===== GIVEN RECORDS
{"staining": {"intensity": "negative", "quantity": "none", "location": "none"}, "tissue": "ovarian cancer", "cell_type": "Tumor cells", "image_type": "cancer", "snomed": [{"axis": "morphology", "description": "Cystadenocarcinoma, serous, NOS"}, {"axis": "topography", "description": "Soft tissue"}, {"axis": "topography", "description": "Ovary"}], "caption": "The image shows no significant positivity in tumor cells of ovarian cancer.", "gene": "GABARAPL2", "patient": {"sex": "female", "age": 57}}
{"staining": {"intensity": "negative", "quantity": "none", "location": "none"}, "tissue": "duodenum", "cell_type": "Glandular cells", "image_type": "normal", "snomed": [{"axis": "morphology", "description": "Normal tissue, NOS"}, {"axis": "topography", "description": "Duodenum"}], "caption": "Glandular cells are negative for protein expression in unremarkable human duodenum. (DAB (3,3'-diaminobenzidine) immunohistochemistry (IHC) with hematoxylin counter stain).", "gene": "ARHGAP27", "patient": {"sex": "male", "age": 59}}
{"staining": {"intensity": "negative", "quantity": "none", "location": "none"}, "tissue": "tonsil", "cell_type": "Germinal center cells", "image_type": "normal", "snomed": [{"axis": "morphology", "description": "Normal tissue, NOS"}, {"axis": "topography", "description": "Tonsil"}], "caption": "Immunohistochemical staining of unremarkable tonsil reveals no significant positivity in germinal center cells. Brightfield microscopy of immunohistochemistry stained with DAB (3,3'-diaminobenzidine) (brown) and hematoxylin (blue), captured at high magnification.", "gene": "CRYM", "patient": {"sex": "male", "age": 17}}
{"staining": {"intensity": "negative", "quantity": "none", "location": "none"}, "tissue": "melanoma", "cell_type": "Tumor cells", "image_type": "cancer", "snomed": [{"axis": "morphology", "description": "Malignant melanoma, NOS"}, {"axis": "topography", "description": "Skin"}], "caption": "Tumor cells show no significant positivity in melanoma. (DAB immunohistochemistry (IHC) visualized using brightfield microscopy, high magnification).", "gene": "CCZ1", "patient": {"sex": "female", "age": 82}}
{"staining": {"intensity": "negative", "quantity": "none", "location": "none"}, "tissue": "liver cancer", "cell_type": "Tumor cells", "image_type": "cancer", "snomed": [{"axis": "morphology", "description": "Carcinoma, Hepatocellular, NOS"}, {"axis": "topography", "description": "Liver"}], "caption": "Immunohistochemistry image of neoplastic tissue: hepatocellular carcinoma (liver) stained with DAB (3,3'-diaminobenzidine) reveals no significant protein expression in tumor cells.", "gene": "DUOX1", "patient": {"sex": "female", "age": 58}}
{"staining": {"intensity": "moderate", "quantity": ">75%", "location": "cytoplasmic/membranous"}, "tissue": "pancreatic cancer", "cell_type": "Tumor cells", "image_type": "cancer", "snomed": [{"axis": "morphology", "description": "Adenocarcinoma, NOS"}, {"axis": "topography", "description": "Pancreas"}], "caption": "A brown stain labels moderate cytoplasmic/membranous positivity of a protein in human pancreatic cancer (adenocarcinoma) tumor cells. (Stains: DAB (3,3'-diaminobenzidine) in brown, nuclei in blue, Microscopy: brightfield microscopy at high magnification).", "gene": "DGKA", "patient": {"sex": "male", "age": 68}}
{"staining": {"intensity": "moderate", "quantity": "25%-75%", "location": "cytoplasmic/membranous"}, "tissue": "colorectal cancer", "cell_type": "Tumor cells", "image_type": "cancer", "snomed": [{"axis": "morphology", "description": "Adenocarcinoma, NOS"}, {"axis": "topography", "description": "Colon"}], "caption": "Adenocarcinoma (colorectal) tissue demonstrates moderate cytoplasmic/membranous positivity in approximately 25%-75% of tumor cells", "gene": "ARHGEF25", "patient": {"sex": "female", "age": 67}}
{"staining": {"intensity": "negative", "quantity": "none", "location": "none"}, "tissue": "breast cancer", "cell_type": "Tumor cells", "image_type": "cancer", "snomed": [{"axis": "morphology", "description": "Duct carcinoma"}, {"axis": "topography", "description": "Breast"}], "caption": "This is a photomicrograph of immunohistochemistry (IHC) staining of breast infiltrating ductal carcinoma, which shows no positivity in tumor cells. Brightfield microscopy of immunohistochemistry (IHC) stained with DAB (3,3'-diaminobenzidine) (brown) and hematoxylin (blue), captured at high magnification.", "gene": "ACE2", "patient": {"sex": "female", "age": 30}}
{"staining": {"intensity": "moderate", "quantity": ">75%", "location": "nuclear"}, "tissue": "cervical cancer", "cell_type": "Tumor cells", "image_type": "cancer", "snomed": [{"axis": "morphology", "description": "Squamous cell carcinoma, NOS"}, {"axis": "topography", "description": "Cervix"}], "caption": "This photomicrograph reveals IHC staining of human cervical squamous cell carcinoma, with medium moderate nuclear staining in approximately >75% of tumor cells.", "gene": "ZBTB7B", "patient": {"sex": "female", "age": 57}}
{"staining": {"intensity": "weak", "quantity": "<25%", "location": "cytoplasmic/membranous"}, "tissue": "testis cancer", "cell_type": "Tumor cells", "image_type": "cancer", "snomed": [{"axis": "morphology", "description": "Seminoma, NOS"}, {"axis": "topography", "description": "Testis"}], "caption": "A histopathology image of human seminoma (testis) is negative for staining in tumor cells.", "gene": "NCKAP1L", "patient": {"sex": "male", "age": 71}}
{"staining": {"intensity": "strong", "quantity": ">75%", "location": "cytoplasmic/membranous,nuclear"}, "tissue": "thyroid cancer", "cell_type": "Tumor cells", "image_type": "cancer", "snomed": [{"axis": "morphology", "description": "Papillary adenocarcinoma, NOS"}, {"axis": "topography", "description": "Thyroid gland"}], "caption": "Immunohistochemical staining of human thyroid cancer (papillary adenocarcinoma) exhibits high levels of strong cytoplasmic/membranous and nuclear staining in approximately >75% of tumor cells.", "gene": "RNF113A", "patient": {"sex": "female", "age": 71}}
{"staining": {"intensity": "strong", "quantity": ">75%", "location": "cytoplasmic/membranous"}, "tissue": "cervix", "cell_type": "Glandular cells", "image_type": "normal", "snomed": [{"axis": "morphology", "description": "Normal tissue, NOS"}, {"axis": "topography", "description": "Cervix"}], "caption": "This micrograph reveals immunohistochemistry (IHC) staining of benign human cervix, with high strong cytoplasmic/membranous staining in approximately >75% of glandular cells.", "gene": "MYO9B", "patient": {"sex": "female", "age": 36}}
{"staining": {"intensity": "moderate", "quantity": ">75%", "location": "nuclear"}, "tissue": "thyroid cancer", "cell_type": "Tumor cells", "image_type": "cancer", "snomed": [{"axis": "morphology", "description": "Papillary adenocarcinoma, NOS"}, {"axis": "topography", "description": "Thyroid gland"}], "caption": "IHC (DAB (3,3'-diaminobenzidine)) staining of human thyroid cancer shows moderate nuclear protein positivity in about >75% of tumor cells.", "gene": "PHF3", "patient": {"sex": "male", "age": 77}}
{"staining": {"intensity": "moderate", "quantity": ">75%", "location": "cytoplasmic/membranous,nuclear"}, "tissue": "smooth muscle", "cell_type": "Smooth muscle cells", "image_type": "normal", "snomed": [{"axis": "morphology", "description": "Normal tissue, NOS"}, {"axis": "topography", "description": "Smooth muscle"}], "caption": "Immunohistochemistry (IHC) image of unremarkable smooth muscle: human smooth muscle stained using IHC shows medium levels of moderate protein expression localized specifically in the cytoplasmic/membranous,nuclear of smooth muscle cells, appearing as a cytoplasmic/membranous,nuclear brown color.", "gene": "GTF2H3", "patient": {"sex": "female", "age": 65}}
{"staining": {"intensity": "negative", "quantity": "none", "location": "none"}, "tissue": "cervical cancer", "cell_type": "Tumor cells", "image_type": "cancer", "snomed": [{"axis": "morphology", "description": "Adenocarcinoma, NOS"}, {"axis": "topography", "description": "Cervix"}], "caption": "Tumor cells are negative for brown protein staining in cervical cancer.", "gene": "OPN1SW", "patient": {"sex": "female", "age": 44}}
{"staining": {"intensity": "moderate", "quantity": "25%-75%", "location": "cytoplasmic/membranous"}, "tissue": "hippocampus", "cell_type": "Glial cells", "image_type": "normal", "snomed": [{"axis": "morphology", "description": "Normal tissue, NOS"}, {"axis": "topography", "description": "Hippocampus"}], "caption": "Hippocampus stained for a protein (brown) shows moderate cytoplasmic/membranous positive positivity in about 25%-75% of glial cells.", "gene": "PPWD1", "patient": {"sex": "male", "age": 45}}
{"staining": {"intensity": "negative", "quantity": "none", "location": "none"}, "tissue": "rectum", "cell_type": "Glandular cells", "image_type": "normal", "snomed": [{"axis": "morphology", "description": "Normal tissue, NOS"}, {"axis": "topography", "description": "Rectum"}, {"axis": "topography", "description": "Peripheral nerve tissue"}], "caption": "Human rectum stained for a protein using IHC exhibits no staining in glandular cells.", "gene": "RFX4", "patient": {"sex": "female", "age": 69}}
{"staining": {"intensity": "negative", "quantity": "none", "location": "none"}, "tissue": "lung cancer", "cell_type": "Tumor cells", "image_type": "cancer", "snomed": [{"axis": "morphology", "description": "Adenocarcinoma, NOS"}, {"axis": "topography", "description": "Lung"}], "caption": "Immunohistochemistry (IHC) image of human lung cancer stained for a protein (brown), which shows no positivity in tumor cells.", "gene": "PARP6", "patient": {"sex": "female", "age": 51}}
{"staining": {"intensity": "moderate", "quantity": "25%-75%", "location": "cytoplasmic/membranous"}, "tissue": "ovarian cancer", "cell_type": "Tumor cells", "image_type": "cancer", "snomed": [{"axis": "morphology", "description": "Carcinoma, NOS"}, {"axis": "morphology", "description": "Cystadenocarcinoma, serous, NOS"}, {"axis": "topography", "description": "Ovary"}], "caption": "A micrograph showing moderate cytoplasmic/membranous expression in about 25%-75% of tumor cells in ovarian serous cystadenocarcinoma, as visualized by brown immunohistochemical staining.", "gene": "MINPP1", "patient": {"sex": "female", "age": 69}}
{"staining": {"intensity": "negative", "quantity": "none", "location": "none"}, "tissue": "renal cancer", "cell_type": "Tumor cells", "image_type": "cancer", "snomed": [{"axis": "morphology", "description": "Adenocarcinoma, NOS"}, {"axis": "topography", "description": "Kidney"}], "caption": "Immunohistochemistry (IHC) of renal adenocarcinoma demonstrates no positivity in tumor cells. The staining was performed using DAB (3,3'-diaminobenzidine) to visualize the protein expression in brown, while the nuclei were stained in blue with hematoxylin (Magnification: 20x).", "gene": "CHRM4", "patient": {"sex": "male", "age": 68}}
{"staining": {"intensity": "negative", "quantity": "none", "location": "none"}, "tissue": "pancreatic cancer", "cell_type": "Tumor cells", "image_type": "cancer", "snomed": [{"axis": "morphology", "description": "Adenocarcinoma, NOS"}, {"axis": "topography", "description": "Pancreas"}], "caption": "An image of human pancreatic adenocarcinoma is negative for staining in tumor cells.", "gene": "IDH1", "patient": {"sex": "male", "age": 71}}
==========
• _REQUIRED WORK_:
If a line of the data above holds the string "exhibits", count it, then state only the total.

• _TASK OUTPUT_:
2